I HAVE TO SAY IT: I have a grudging respect for Chris Mitchell, the former editor-in-chief of The Australian.

Under Mitchell’s leadership from 2002 to 2015, The Australian (The Oz) has cemented its place as the go-to source of news and opinion from the centre-right perspective.

Mitchell’s "take no prisoners" editorial style and his willingness to pick fights with anyone to his left (that’s a lot of people) has helped The Australian to survive for many more years than it should have.

Apart from a brief period in the 1980s and 1990s, The Australian has been a loss-making paper for most of its life. As early as 1975 Murdoch complained bitterly about the cost of producing a national daily broadsheet. The printing, transport, newsprint costs and the wages of journalists were all out of control in those days.

It’s not much different today. But ever optimistic, Chris Mitchell was bravely spinning the line that all is well at The Australian. According to Mitchell’s latest comments, The Oz is still making money on its subsidised sales to hotel guests and airline customers and News Corp is committed to keeping the title alive — even though it appears to be shrinking before our eyes.
***
**Work order 1**
Format the records from their first line through the line containing "Affidati ai nostri esperti" as a numbered list, omitting any blank lines.
The passage about The Australian and the records are unrelated.

**Provided records**
***
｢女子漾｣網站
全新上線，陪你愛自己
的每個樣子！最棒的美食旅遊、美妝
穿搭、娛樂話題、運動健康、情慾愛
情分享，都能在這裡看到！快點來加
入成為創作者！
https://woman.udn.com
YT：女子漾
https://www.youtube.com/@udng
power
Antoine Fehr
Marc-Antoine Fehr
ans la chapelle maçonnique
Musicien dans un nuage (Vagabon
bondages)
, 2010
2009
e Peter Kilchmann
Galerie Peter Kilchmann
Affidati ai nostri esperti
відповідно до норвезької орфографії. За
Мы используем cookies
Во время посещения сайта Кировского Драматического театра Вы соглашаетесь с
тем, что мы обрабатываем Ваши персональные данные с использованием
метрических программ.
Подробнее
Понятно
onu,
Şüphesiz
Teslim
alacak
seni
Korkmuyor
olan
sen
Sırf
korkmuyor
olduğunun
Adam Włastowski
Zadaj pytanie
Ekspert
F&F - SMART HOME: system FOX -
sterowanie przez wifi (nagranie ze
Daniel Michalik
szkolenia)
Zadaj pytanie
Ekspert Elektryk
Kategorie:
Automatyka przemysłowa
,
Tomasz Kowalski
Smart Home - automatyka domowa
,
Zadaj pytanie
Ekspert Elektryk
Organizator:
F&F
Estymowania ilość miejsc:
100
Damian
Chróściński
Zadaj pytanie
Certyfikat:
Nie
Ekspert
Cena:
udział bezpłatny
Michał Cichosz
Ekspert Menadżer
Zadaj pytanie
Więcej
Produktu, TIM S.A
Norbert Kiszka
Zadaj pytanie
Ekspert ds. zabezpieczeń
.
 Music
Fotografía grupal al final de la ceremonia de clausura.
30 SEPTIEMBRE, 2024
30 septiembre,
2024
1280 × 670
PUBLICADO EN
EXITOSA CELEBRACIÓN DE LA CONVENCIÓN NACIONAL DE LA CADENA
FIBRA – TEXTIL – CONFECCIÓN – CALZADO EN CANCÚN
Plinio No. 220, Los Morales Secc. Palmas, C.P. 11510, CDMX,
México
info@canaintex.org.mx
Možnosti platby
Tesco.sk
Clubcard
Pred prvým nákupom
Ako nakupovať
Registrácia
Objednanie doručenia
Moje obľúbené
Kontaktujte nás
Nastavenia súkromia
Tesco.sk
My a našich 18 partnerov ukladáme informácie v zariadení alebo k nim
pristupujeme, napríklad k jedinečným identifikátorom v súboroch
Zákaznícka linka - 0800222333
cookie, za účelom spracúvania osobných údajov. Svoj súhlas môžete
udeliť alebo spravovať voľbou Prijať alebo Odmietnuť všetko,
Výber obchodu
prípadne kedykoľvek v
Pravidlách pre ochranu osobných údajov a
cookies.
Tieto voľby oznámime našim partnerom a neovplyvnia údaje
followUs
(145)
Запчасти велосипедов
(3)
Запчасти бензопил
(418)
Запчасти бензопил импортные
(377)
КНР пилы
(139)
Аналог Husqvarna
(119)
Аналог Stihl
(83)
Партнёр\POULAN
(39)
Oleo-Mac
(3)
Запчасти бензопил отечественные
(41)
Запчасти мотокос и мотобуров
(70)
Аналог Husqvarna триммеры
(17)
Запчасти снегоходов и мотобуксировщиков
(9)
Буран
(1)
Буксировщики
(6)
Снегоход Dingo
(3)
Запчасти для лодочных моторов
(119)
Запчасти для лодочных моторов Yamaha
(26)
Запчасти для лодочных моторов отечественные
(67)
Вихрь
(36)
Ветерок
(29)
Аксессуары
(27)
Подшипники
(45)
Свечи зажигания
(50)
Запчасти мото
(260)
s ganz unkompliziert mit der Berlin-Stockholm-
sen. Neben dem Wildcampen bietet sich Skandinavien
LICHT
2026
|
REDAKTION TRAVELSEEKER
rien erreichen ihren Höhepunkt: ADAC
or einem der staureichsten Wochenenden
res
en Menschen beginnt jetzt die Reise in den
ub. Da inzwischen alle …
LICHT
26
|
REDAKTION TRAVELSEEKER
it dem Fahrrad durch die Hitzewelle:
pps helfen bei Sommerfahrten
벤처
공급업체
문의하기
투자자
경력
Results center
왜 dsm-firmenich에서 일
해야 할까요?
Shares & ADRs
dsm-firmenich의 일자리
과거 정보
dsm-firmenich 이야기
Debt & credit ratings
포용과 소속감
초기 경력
***
**Work order 2**
Write out the passage about The Australian in full, word for word.

**Expected answer 1**
1. ｢女子漾｣網站
2. 全新上線，陪你愛自己
3. 的每個樣子！最棒的美食旅遊、美妝
4. 穿搭、娛樂話題、運動健康、情慾愛
5. 情分享，都能在這裡看到！快點來加
6. 入成為創作者！
7. https://woman.udn.com
8. YT：女子漾
9. https://www.youtube.com/@udng
10. power
11. Antoine Fehr
12. Marc-Antoine Fehr
13. ans la chapelle maçonnique
14. Musicien dans un nuage (Vagabon
15. bondages)
16. , 2010
17. 2009
18. e Peter Kilchmann
19. Galerie Peter Kilchmann
20. Affidati ai nostri esperti

**Expected answer 2**
I HAVE TO SAY IT: I have a grudging respect for Chris Mitchell, the former editor-in-chief of The Australian.

Under Mitchell’s leadership from 2002 to 2015, The Australian (The Oz) has cemented its place as the go-to source of news and opinion from the centre-right perspective.

Mitchell’s "take no prisoners" editorial style and his willingness to pick fights with anyone to his left (that’s a lot of people) has helped The Australian to survive for many more years than it should have.

Apart from a brief period in the 1980s and 1990s, The Australian has been a loss-making paper for most of its life. As early as 1975 Murdoch complained bitterly about the cost of producing a national daily broadsheet. The printing, transport, newsprint costs and the wages of journalists were all out of control in those days.

It’s not much different today. But ever optimistic, Chris Mitchell was bravely spinning the line that all is well at The Australian. According to Mitchell’s latest comments, The Oz is still making money on its subsidised sales to hotel guests and airline customers and News Corp is committed to keeping the title alive — even though it appears to be shrinking before our eyes.